Columbine, de Vicomte à Pierre, Feuille, Papier, Ciseaux

In Le Mag by Ines Pithon0 Comments

COLUMBINE c’est l’histoire d’un groupe d’ados passionnés de musique, qui grandi avec son public et comme le bon vin, se bonifie avec le temps.

Le nom du collectif provient du film Éléphant de Gus Van Sant parlant de la tragique fusillade du lycée Columbine.

Avec l’ennui comme source d’inspiration, les nombreux membres du collectif s’entraident et se complètent dans la production, l’écriture, la réalisation et tout ce qui tourne autour de la création d’un album.

 

 

Leur notoriété fut déclenchée par un buzz avec le morceau Charles-Vicomte et son clip provocateur, percer de cette manière était prévisible pour ce groupe de rennais singulièrement normaux.

Leur rap qualifié de délirant a fait naitre quelques personnages se distinguant du groupe comme l’empereur du sale alias Lorenzo ou bien Charles Vicomte alias Yro.

Le Vicomte, étant le premier personnage à faire connaître son nom grâce à son univers bobo riche sorti des beaux quartiers, clamant le pouvoir de l’argent « je connais pas la violence, je règle mes comptes par chèques ».

 

 

Le collectif surfa longtemps sur la vague du rap décalé, ils sortent alors deux albums 2K16 et Clubbing for Columbine. Ce dernier annonça les prémices du changement vers un rap plus posé, dénonçant davantage la mélancolie adolescente et puisant dans ses références dans la littérature classique.

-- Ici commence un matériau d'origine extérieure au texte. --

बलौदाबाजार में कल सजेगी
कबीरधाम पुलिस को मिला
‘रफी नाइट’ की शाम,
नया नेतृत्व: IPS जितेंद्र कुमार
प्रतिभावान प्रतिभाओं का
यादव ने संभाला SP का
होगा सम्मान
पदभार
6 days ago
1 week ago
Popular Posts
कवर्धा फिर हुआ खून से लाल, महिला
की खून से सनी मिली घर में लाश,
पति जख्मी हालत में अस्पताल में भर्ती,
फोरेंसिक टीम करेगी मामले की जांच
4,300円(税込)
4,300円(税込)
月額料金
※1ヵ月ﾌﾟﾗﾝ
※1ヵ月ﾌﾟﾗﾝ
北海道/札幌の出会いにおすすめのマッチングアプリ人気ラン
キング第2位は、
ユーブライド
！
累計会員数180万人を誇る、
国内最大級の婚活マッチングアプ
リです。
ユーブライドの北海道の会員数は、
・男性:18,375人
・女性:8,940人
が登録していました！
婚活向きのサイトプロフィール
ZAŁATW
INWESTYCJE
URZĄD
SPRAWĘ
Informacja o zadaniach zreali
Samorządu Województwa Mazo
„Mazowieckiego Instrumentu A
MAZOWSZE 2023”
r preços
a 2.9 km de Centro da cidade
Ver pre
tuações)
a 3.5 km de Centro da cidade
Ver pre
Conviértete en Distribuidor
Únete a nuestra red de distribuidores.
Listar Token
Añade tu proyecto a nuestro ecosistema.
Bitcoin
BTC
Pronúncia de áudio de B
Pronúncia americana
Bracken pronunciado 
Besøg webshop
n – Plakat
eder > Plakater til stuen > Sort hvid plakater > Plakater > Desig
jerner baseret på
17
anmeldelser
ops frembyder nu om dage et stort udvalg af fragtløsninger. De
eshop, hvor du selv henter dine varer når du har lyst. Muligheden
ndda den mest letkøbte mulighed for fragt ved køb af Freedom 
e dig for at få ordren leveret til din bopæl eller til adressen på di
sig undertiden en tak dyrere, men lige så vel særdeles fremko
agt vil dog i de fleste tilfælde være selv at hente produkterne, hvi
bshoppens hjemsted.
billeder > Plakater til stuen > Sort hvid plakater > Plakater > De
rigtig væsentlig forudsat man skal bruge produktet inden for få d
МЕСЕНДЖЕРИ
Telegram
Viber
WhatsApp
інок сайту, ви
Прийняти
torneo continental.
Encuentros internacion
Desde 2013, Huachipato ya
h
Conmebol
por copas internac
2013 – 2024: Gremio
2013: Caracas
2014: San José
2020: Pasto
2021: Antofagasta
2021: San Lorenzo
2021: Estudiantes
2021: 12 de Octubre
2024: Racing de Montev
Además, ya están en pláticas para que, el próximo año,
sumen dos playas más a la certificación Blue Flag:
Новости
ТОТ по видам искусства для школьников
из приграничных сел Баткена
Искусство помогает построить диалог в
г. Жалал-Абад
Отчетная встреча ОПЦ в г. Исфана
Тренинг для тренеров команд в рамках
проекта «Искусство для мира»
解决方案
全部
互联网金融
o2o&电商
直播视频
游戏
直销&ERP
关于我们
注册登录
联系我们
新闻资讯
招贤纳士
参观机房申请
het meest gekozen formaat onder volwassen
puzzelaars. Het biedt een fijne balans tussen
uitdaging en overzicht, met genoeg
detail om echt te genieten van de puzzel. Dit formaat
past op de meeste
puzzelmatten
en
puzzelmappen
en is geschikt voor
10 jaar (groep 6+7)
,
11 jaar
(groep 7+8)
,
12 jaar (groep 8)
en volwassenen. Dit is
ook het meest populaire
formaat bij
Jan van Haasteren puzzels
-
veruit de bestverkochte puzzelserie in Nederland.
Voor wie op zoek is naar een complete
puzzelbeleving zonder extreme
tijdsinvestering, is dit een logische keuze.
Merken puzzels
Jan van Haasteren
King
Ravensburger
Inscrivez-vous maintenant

La solitude, la poésie et le spleen comme nouvelle arme, ces adolescents éternels expriment dans leur dernier album Enfant Terrible et la sortie du morceaux Pierre, Feuille, Papier, Ciseaux la douleur de l’incompris en parlant pour les silencieux, les mal a l’aise et « les enfants de Columbine » qui ne voient plus que l’espoir dans une colombe fusionnée avec un Famas.

Débitant des vérités tranchantes, ils s’identifient désormais à des paroles réfléchies aux descriptions glaçantes : « il sait qu’si demain il part la Terre continuera de tourner, n’effrite pas d’beuh mais broie du noir, dort comme un loir les yeux gonflés » et de conseils parlants : « n’écoute pas les adultes, la vie est belle ».